We designed a new strategy for efficient regulation of cloned gene expression in mammalian cells. The new gene regulation system is responsive to streptogramins, a class of human therapy-proven antibiotics such as pristinamycin and virginiamycin, which are naturally produced by Streptomyces spp. The pristinamycin-responsive interaction between the repressor (Pip) of the pristinamycin resistance gene (ptr) and its target sequence the ptr promoter (P-PTR) formed the basis for construction of two chimeric genetic determinants: Pip was fused to a eukaryotic transactivator domain (PIT, pristinamycin-responsive transactivator) and the Pip binding DNA sequence (P-PTR) was cloned 5' of a minimal insect promoter resulting in P-PIR (pristinamycin I-responsive promoter). PIT retains its streptogramin-dependent P-PTR binding capacity in mammalian cells which enables sufficiently close contact between the transactivation domain and the minimal promoter to achieve transcription initiation in absence of streptogramin antibiotics. In the presence of streptogramins, PIT is released from P-PIR and gene expression is abolished.
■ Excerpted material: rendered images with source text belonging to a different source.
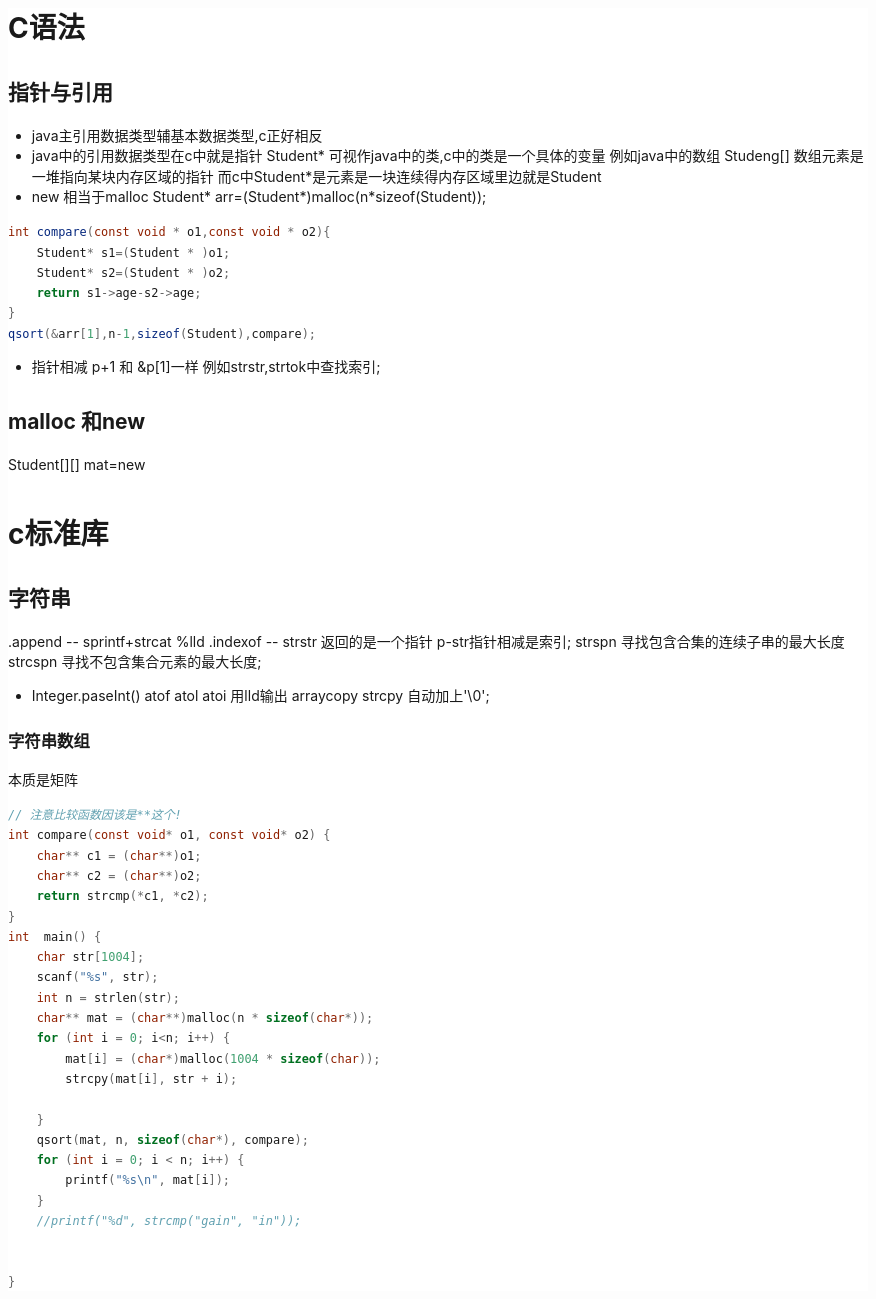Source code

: # C语法
## 指针与引用
- java主引用数据类型辅基本数据类型,c正好相反
- java中的引用数据类型在c中就是指针 Student* 可视作java中的类,c中的类是一个具体的变量
例如java中的数组 Studeng[] 数组元素是一堆指向某块内存区域的指针 而c中Student*是元素是一块连续得内存区域里边就是Student
- new  相当于malloc  Student* arr=(Student*)malloc(n*sizeof(Student));
```java
int compare(const void * o1,const void * o2){
    Student* s1=(Student * )o1;
    Student* s2=(Student * )o2;
    return s1->age-s2->age;
}
qsort(&arr[1],n-1,sizeof(Student),compare);
```
- 指针相减 p+1 和 &p[1]一样 例如strstr,strtok中查找索引;

## malloc 和new
Student[][] mat=new 

# c标准库
## 字符串
.append -- sprintf+strcat  %lld
.indexof -- strstr  返回的是一个指针 p-str指针相减是索引;
strspn 寻找包含合集的连续子串的最大长度
strcspn 寻找不包含集合元素的最大长度;
- Integer.paseInt()
atof atol atoi 用lld输出
arraycopy  strcpy 自动加上'\0';
### 字符串数组
本质是矩阵
```c
// 注意比较函数因该是**这个!
int compare(const void* o1, const void* o2) {
	char** c1 = (char**)o1;  
	char** c2 = (char**)o2;
	return strcmp(*c1, *c2);
}
int  main() {
	char str[1004];
	scanf("%s", str);
	int n = strlen(str);
	char** mat = (char**)malloc(n * sizeof(char*));
	for (int i = 0; i<n; i++) {
		mat[i] = (char*)malloc(1004 * sizeof(char));
		strcpy(mat[i], str + i);
		
	}
	qsort(mat, n, sizeof(char*), compare);
	for (int i = 0; i < n; i++) {
		printf("%s\n", mat[i]);
	}
	//printf("%d", strcmp("gain", "in"));


}
```
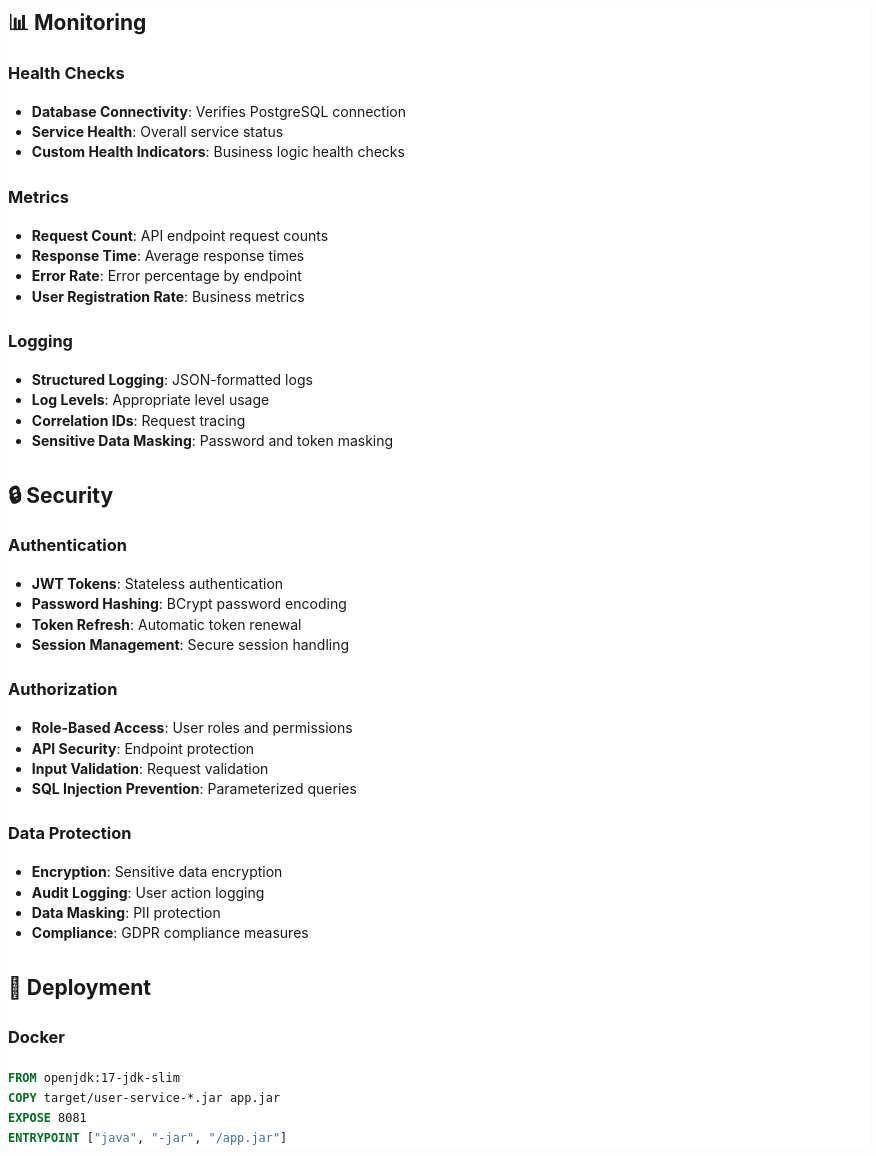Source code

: ## 📊 Monitoring

### Health Checks
- **Database Connectivity**: Verifies PostgreSQL connection
- **Service Health**: Overall service status
- **Custom Health Indicators**: Business logic health checks

### Metrics
- **Request Count**: API endpoint request counts
- **Response Time**: Average response times
- **Error Rate**: Error percentage by endpoint
- **User Registration Rate**: Business metrics

### Logging
- **Structured Logging**: JSON-formatted logs
- **Log Levels**: Appropriate level usage
- **Correlation IDs**: Request tracing
- **Sensitive Data Masking**: Password and token masking

## 🔒 Security

### Authentication
- **JWT Tokens**: Stateless authentication
- **Password Hashing**: BCrypt password encoding
- **Token Refresh**: Automatic token renewal
- **Session Management**: Secure session handling

### Authorization
- **Role-Based Access**: User roles and permissions
- **API Security**: Endpoint protection
- **Input Validation**: Request validation
- **SQL Injection Prevention**: Parameterized queries

### Data Protection
- **Encryption**: Sensitive data encryption
- **Audit Logging**: User action logging
- **Data Masking**: PII protection
- **Compliance**: GDPR compliance measures

## 🚀 Deployment

### Docker
```dockerfile
FROM openjdk:17-jdk-slim
COPY target/user-service-*.jar app.jar
EXPOSE 8081
ENTRYPOINT ["java", "-jar", "/app.jar"]
```
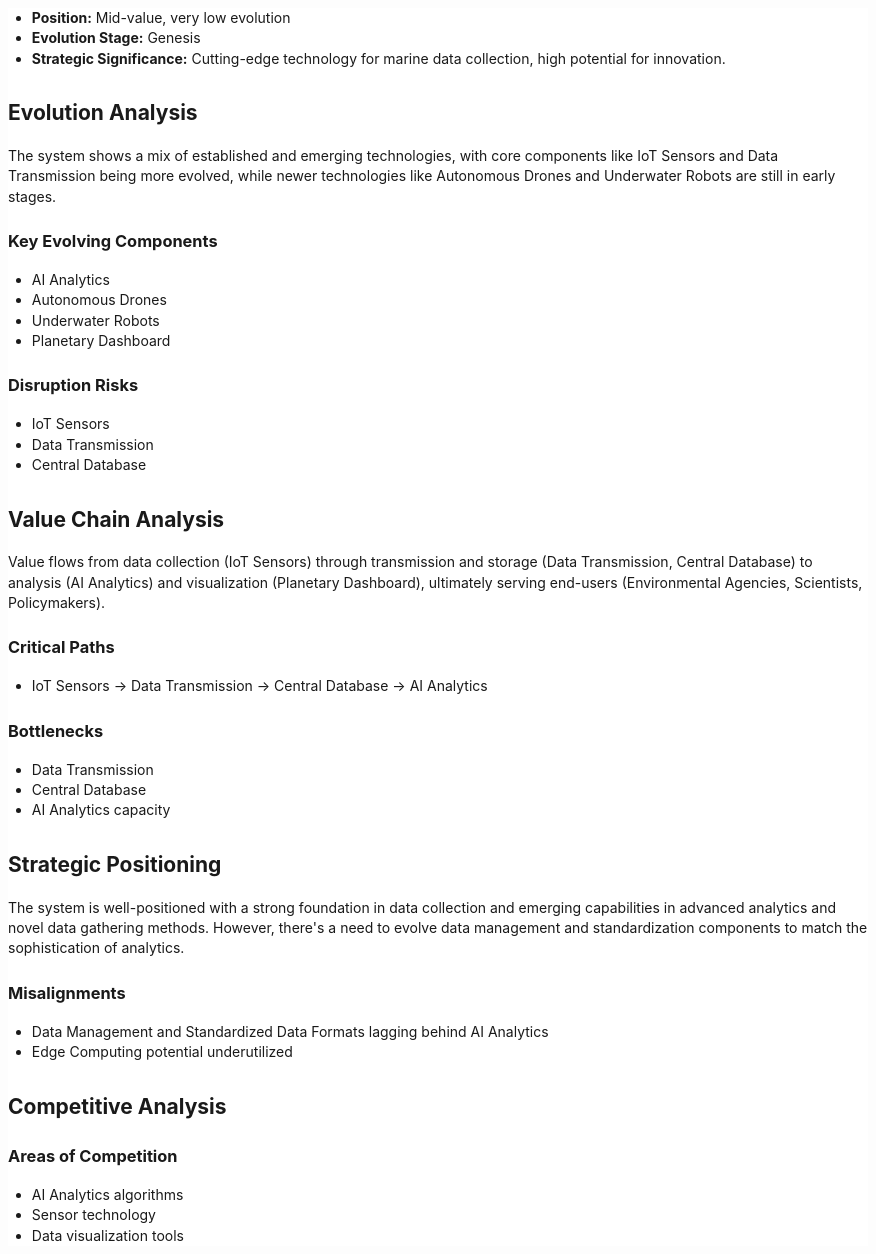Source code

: - **Position:** Mid-value, very low evolution
- **Evolution Stage:** Genesis
- **Strategic Significance:** Cutting-edge technology for marine data collection, high potential for innovation.

## Evolution Analysis

The system shows a mix of established and emerging technologies, with core components like IoT Sensors and Data Transmission being more evolved, while newer technologies like Autonomous Drones and Underwater Robots are still in early stages.

### Key Evolving Components
- AI Analytics
- Autonomous Drones
- Underwater Robots
- Planetary Dashboard

### Disruption Risks
- IoT Sensors
- Data Transmission
- Central Database

## Value Chain Analysis

Value flows from data collection (IoT Sensors) through transmission and storage (Data Transmission, Central Database) to analysis (AI Analytics) and visualization (Planetary Dashboard), ultimately serving end-users (Environmental Agencies, Scientists, Policymakers).

### Critical Paths
- IoT Sensors -> Data Transmission -> Central Database -> AI Analytics

### Bottlenecks
- Data Transmission
- Central Database
- AI Analytics capacity

## Strategic Positioning

The system is well-positioned with a strong foundation in data collection and emerging capabilities in advanced analytics and novel data gathering methods. However, there's a need to evolve data management and standardization components to match the sophistication of analytics.

### Misalignments
- Data Management and Standardized Data Formats lagging behind AI Analytics
- Edge Computing potential underutilized

## Competitive Analysis

### Areas of Competition
- AI Analytics algorithms
- Sensor technology
- Data visualization tools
The novel PIT/P-PIR system shows excellent regulation characteristics (high expression levels and low basal activity) in a variety of mammalian cell lines including CHO-K1, BHK-21 and HeLa cells. In addition, the streptogramin regulation system is compatible with the well-established tetracycline-responsive expression concept which enables the combined use of these two distinct systems in a single cell for independent control of different transgenes.